Expressing the Behavior of Three Very Different Concurrent Systems by Using Natural Extensions of Separation Logic
Edgar G. Daylight (Institute of Logic, Language, and Computation,, University of Amsterdam), Sandeep K. Shukla (Department of Electrical and, Computer Engineering, Virginia Tech), Davide Sergio (Institute of Logic,, Language, and Computation, University of Amsterdam)

TL;DR
This paper demonstrates how natural extensions of Separation Logic can serve as a specification language for designing and expressing the behavior of diverse concurrent systems, including a Subway, Stopwatch, and 2x2 Switch.
Contribution
It introduces the use of Separation Logic extensions as a unified specification framework for various concurrent systems, bridging logic and system design.
Findings
Successfully expressed behaviors of three different systems
Extended Separation Logic effectively models concurrent system specifications
Shows potential for logic-based design in diverse hardware and software systems
Abstract
Separation Logic is a non-classical logic used to verify pointer-intensive code.
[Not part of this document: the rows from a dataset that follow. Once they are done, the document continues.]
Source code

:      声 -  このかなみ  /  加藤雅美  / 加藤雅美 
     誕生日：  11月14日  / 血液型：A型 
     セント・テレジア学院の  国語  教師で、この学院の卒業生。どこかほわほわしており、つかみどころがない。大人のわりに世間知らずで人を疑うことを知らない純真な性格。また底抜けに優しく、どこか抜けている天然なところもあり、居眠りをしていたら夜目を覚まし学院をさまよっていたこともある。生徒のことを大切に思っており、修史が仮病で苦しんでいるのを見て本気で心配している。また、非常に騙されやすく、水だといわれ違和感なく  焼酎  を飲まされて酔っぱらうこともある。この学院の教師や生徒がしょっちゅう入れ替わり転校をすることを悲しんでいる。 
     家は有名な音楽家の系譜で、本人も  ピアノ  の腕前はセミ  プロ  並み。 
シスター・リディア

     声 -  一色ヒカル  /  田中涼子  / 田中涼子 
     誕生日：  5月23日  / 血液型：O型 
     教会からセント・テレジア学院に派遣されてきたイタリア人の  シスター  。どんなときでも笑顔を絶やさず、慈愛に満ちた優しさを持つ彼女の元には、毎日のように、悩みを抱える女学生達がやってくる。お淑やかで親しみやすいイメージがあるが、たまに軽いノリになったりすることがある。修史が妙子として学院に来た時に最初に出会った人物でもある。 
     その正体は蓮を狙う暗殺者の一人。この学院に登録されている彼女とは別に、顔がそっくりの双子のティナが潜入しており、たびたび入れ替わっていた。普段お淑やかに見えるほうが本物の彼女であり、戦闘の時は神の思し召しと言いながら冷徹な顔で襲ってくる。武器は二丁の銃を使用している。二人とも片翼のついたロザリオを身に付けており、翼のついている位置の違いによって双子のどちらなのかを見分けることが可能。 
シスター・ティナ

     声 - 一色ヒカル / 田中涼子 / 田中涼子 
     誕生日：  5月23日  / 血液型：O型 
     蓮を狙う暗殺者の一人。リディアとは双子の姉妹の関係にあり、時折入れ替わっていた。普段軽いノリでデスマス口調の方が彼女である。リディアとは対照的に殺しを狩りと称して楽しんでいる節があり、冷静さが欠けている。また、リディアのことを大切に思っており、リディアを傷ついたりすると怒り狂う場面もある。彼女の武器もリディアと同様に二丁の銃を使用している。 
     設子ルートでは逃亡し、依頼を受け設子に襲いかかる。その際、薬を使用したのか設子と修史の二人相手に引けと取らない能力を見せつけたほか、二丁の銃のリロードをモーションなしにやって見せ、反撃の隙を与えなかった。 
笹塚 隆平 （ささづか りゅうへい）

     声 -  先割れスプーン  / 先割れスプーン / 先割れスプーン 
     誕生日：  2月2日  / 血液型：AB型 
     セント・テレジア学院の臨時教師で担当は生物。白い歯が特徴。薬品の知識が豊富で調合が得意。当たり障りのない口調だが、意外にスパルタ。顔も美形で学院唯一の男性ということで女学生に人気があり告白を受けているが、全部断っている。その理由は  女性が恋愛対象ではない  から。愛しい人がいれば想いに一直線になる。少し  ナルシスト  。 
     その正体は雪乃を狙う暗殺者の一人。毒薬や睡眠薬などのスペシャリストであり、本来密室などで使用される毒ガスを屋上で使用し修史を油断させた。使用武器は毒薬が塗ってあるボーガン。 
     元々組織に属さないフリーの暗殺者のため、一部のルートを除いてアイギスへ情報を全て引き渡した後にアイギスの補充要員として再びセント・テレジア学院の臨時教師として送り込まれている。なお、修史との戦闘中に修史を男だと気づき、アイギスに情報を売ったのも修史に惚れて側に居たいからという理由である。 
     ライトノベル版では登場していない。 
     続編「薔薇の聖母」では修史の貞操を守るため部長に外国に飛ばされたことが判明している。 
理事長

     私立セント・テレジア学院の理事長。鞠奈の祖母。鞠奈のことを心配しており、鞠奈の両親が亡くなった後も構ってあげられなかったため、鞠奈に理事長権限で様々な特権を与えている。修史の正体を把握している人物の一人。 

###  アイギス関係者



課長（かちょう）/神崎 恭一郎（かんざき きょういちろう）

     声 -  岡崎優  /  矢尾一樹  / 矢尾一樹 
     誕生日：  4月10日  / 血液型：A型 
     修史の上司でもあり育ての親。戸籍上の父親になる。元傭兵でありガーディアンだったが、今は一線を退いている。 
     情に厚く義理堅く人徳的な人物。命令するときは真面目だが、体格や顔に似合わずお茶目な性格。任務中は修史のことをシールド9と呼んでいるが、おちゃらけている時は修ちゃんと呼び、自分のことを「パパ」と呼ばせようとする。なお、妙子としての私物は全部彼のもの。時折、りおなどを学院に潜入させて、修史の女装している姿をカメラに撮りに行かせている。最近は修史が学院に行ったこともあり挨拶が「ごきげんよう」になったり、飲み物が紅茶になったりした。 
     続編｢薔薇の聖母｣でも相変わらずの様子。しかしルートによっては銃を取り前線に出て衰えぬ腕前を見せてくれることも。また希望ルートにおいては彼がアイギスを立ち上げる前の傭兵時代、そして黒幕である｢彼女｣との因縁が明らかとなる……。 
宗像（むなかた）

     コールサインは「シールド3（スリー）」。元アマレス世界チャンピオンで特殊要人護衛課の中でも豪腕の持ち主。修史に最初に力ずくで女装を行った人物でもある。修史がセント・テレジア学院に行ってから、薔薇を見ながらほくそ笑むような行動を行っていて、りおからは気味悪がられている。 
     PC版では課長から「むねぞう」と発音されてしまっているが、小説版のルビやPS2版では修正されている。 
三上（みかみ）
In this paper, however, we show that Separation Logic, along with its natural extensions, can also be used as a specification language for concurrent-system design. To do so, we express the behavior of three very different concurrent systems: a Subway, a Stopwatch, and a 2x2 Switch. The Subway is originally implemented in LUSTRE, the Stopwatch in Esterel, and the 2x2 Switch in Bluespec.